Not exactly. I ended with the statement I did because I am into the design/technology/web industries, but there's much more to consider than just one topic. I see gamification as a trending interest. It's newer, and people haven't had that perspective before. Speaking generally, however, games can serve as a subset of research for a higher-level field of psychology. Take for instance design with intent (http://www.danlockton.com/dwi/Main_Page). With this, the focus is on the psychology of behavior change. It just so happens that games have been using a set of these design with intent lenses that Dan Lockton studies. That leaves more lenses yet to consider. When we take the view that this is a whole field of psychology, then it's apparent that technology is simply a subset tool to be used for behavior change (and gamification a subset of that). There are other tools as well that can assist behavior change. This is why Mark Raymond, in "Victim of a City", brings the discussion about the psychology of architecture (again, generalizing). And wouldn't you know, Dan Lockton has a lens for that! Architecture as a tool for behavior change. This is also what Steve Johnson, in "Where Good Ideas Come From", addresses. Johnson also goes a step further, however and grounds the idea with the way biology functions.
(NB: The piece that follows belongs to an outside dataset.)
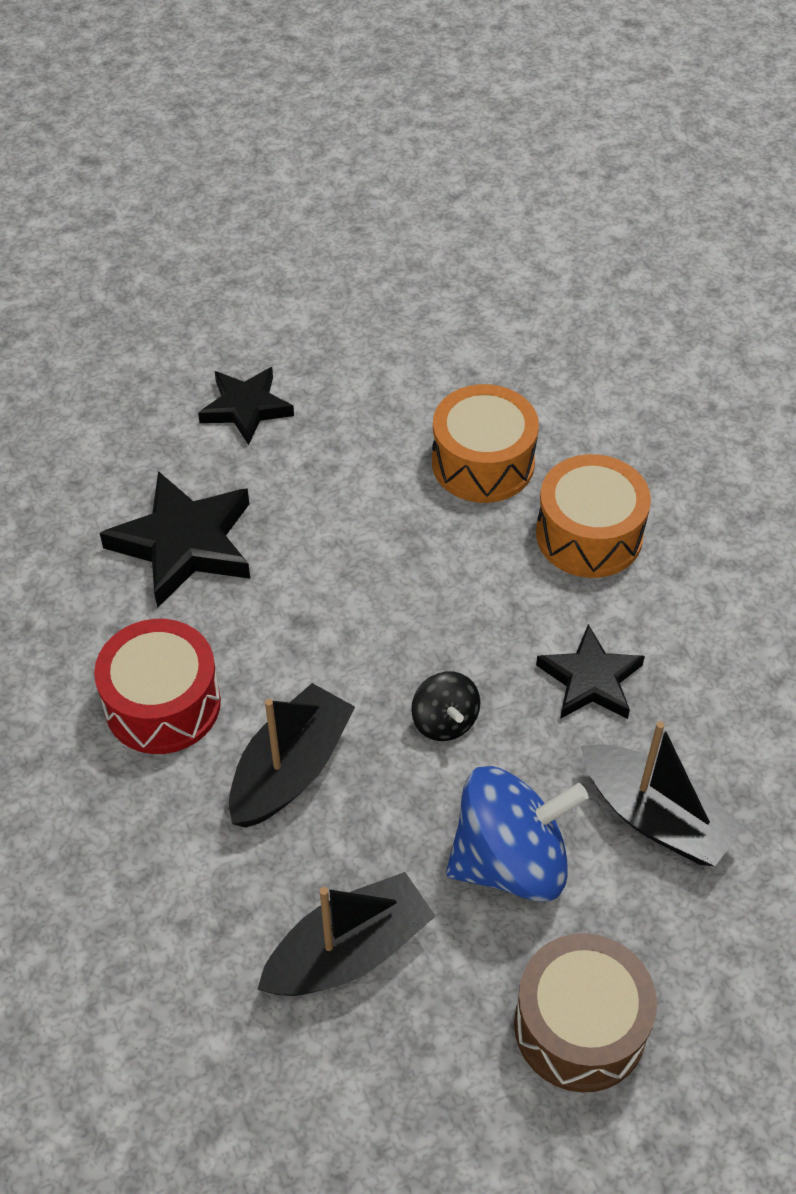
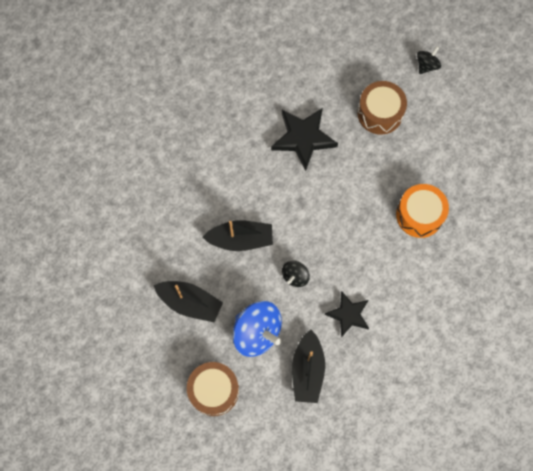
camera: 55 degrees right, 20 degrees up
(163, 704) = (235, 181): red drum -> none
(224, 300) = (426, 65): none -> black spinning top
(246, 408) = (380, 113): black star -> brown drum
(589, 535) = (414, 275): orange drum -> none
This, in my opinion, brings someone like myself back to ideas about technology. Technology allows us to network like our biology intends us to. It can empower us, in such ways as Jennifer Pahlka, in "Coding a Better Government", suggests. Why can it do this? Because it networks us. It puts us in, or mimics the likeness of, an environment to create new ideas. It may not be the exact local communities that we remember, but at least it might be the start of something more meaningful than what we have. Hopefully this clarifies/expands my previous message. I'll gladly try again if it doesn't!
202123
Tim Leisio
Posted over 2 years ago
How do I get employees to do their job? How do I motivate them?
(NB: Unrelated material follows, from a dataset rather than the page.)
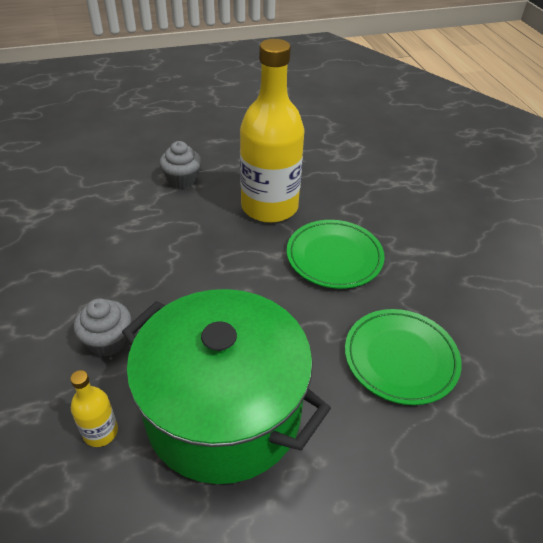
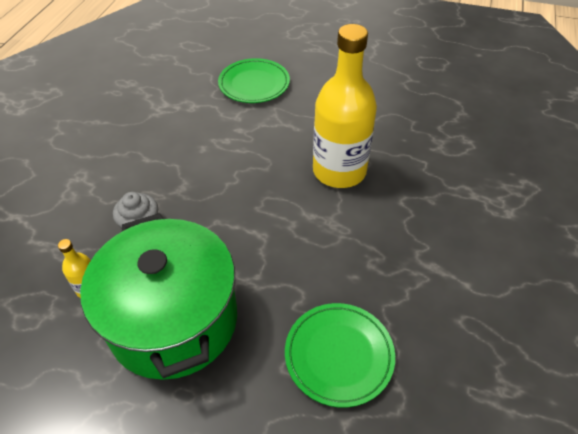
camera: 35 degrees right, 5 degrees up
(182, 180) = (288, 119): grey cupcake -> none
(334, 257) = (357, 240): green plate -> green plate (254, 84)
Hey Jon, I would extend the possibility to use a bit of design thinking to figure things out. (wiki it) First you probably need to understand the problem. Have you talked to the people involved? What are they feeling? What are they going through? Maybe you can gain some perspective on what's going on with them before you apply an sort of managerial status? Wicked problems require that everyone participates. Once you understand your employees, then you can think about solutions. Get them all involved with something for 5-10 minutes that encourages them and brings them together? Open them up a bit and see what they end up saying. It may have nothing to do with your organization. It may be the organization. It's an experiment, and it doesn't have to be elaborate, the simplest of conversations can lead to great insights. Hope this helps.